The first saints-in-the-making saw the nameless nobodies and listened to their pleas for help, and they gave them Christ through the Holy Spirit flowing through their lives. Those nobodies, no doubt, had been crying out to other nobodies passing by for a long time, but someone different passed by them in these encounters. The disciples and apostles didn’t hear their pleas as noise; no, they stopped, looked intently at them, and listened. And it made all the difference for those nobodies! There have been multitudes of nobodies throughout Salvation History up to this very day who need someone to look intently at them, acknowledge their pain, and listen to them. And here we are Christing our corner of the world, living beside nobodies who wait for us to look intently at them. Isn’t the Holy Spirit just waiting for us to stop and listen?

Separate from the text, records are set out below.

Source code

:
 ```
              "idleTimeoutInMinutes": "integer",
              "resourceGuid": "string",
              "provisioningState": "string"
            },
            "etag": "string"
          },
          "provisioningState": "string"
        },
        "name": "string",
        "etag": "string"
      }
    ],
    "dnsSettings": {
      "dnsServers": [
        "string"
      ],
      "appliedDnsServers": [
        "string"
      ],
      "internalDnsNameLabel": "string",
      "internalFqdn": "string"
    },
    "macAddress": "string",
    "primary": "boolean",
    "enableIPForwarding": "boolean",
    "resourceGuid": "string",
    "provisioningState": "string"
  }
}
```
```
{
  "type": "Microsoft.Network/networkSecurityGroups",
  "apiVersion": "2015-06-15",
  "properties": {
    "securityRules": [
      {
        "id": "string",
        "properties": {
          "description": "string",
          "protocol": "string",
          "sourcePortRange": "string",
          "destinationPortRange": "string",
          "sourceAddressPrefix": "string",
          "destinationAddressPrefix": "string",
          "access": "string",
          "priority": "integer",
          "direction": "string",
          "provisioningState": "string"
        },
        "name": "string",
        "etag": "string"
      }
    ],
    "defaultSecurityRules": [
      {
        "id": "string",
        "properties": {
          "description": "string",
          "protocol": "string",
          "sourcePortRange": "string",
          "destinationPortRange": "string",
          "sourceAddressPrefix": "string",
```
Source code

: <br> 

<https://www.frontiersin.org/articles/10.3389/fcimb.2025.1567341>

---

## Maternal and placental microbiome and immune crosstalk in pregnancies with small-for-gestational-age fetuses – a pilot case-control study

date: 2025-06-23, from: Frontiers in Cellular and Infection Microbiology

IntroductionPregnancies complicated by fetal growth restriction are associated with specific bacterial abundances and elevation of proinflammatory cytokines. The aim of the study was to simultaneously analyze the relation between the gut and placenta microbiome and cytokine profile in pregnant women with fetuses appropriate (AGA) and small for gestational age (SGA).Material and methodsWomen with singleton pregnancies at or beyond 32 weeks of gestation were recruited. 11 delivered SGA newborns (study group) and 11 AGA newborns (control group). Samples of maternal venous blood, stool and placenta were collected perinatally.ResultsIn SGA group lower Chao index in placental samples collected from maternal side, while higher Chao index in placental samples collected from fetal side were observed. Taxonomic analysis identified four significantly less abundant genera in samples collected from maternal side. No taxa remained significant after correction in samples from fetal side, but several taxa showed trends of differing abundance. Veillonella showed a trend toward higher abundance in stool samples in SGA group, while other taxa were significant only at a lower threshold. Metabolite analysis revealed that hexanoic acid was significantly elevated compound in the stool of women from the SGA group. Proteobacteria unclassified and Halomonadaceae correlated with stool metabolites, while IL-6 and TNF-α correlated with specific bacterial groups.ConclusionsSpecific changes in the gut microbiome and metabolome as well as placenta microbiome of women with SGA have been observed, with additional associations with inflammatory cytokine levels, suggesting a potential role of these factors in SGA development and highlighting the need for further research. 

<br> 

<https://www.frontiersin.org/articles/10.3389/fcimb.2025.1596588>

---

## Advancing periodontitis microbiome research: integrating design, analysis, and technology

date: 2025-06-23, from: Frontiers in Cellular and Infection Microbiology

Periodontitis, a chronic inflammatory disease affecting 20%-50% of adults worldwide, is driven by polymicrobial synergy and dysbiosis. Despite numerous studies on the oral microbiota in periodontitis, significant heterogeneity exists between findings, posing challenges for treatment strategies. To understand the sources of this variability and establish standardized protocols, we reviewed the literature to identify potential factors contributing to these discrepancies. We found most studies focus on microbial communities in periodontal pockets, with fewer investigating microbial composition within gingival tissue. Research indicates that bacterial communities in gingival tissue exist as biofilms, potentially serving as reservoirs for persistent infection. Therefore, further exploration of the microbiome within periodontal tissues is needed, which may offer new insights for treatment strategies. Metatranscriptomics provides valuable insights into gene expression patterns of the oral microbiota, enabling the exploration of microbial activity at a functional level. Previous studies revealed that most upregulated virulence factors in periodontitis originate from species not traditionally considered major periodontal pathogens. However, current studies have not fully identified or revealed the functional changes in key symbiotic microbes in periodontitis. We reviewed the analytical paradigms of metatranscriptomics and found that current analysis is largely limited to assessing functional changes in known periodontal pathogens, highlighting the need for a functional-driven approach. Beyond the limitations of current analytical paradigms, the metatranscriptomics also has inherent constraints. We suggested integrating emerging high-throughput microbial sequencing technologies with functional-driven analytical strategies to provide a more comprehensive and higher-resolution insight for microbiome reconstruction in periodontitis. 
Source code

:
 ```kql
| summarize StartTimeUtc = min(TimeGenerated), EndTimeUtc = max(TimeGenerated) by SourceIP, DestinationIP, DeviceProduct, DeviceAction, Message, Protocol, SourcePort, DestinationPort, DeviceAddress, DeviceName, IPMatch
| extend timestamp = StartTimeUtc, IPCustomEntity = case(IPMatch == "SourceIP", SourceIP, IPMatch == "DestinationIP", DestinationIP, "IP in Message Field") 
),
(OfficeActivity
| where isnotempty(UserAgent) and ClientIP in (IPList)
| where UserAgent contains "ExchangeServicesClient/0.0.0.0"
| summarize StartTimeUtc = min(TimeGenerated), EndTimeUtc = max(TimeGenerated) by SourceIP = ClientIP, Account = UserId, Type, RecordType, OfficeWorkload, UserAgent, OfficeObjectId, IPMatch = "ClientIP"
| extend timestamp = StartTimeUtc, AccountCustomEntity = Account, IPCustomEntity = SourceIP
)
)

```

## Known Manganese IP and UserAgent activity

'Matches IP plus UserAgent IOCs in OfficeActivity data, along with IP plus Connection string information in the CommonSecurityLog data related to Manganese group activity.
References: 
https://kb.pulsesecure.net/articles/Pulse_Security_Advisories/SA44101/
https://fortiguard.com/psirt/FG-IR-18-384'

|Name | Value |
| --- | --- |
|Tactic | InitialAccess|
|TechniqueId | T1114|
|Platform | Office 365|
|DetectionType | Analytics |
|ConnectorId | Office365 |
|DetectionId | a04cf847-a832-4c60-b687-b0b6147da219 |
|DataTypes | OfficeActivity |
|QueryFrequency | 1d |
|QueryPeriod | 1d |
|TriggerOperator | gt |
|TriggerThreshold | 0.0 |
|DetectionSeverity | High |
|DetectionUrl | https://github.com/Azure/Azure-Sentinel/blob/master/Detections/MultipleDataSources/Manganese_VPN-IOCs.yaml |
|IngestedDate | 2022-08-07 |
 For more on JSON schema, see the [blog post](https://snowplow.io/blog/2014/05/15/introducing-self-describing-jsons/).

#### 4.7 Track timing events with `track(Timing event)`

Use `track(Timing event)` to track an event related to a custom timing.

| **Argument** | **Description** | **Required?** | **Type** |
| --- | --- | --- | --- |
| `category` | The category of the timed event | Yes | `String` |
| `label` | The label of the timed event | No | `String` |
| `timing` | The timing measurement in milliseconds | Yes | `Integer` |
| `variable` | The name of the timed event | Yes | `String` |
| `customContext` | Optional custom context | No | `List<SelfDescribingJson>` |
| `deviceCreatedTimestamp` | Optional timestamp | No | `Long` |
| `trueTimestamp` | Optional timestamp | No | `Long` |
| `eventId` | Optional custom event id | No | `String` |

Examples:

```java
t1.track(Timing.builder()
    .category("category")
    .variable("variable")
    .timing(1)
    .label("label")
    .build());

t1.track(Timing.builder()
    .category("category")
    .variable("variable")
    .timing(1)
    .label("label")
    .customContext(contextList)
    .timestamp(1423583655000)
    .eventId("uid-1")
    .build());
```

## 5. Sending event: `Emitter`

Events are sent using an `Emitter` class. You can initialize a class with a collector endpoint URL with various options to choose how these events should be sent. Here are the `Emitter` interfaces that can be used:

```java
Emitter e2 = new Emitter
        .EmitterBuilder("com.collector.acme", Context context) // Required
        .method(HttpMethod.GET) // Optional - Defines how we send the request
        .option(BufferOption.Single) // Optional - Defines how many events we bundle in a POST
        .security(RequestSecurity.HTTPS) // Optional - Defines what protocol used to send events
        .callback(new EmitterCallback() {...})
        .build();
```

The Saints in Salvation History chose to suffer as Christ suffered because of their deep love for God. They were ridiculed, ostracized, maligned, and persecuted, but they remained faithful to Christ’s mission to set captives free. Saints Peter, John, and Paul were martyred, and Father Damien became a leper himself. He chose to remain beside the lepers, and as he continued to fight against the prejudice and ignorance of his day, society gradually changed its mind about the “nobody lepers.”
Today we aren’t surrounded by the extremes of physical disease as our ancestors were, but I submit, that we suffer from the extremes of spiritual dis-ease–the blindness of pride, the lameness of fear, the deafness of pride–it emanates from the nobodies in our lives. Well, fellow saint-in-the-making, who is in your corner of the world just waiting for us to look intently at them and listen to the pain of their lives? How long have they been observing us as we come and go past them? How long have they been waiting for us to stand up for them in the face of prejudice and misunderstanding?
LORD, sometimes it’s not easy to listen to others’ complaints. We sometimes grow impatient with their fear, pride, and anger. Just as you bore our disease, may we love the nobodies that are difficult to love.
Holy Spirit of God, make us self-forgetful. Remove our self-preoccupation so that we may abide with the marginalized and forgotten in our corner of the world.
LORD, our Savior, and Healer open our eyes and ears to the reality of the nobodies in our life that need us to listen to them for you. Quiet our hearts so that we may join you in setting the captives free.
In the name of the Father, and the Son, and the Holy Spirit.
As it was in the beginning, it is now, and ever shall be, world without end.